Exercise
From the records below, transcribe exactly the lines that begin at the line with "precautions, it can" and end at the line with "enabling attackers to", both included.

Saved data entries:

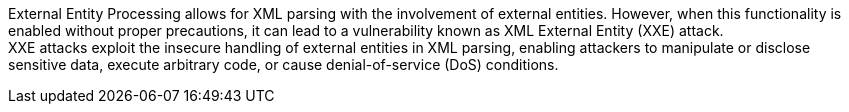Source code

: External Entity Processing allows for XML parsing with the involvement of
external entities. However, when this functionality is enabled without proper
precautions, it can lead to a vulnerability known as XML External Entity (XXE)
attack. +
XXE attacks exploit the insecure handling of external entities in XML parsing,
enabling attackers to manipulate or disclose sensitive data, execute arbitrary
code, or cause denial-of-service (DoS) conditions.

Written answer
precautions, it can lead to a vulnerability known as XML External Entity (XXE)
attack. +
XXE attacks exploit the insecure handling of external entities in XML parsing,
enabling attackers to manipulate or disclose sensitive data, execute arbitrary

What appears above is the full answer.